* START *
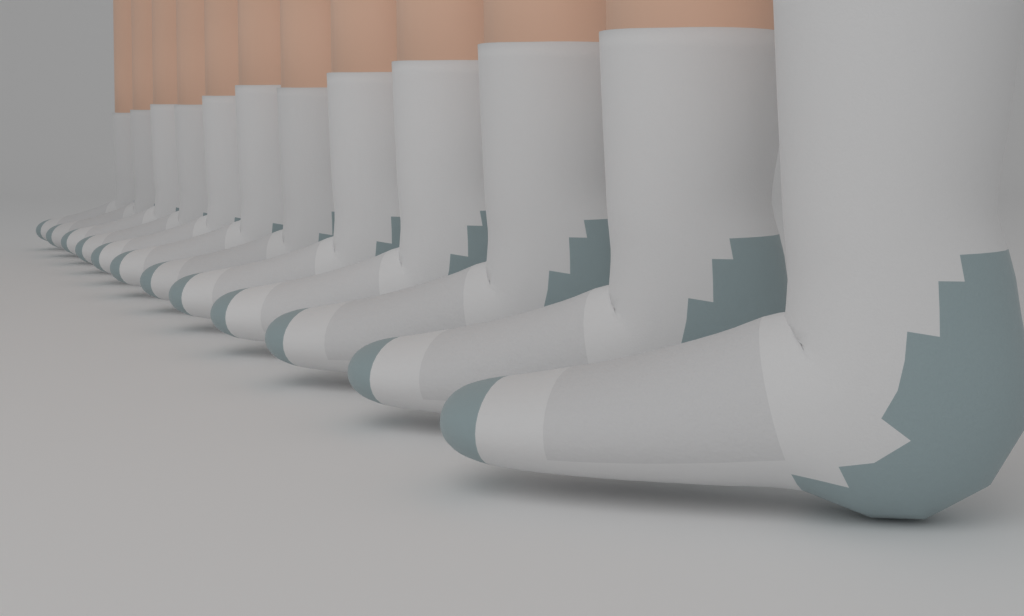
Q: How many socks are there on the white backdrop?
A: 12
* END *
* START *
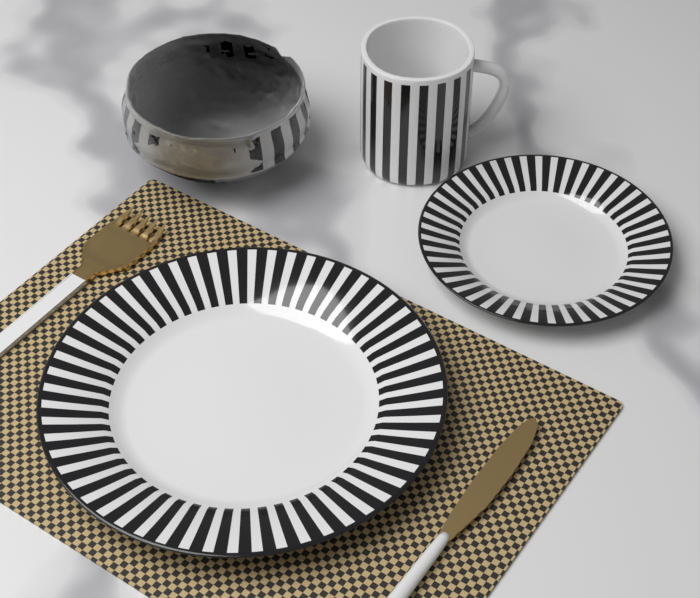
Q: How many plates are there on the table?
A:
* END *
* START *
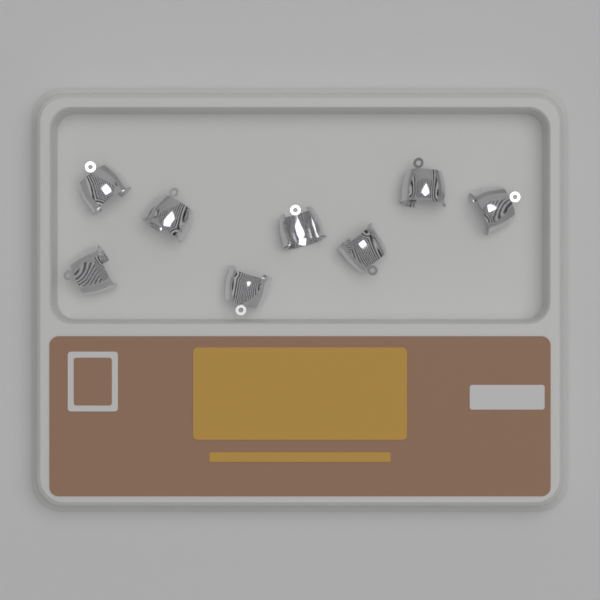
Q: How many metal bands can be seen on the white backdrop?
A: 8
* END *
PROBLEM TO WORK ON » Find every line of the material above that contains the word "backdrop", matching case exactly, and copy each of those lines in full.

SOLVED PROBLEM »
Q: How many socks are there on the white backdrop?
Q: How many metal bands can be seen on the white backdrop?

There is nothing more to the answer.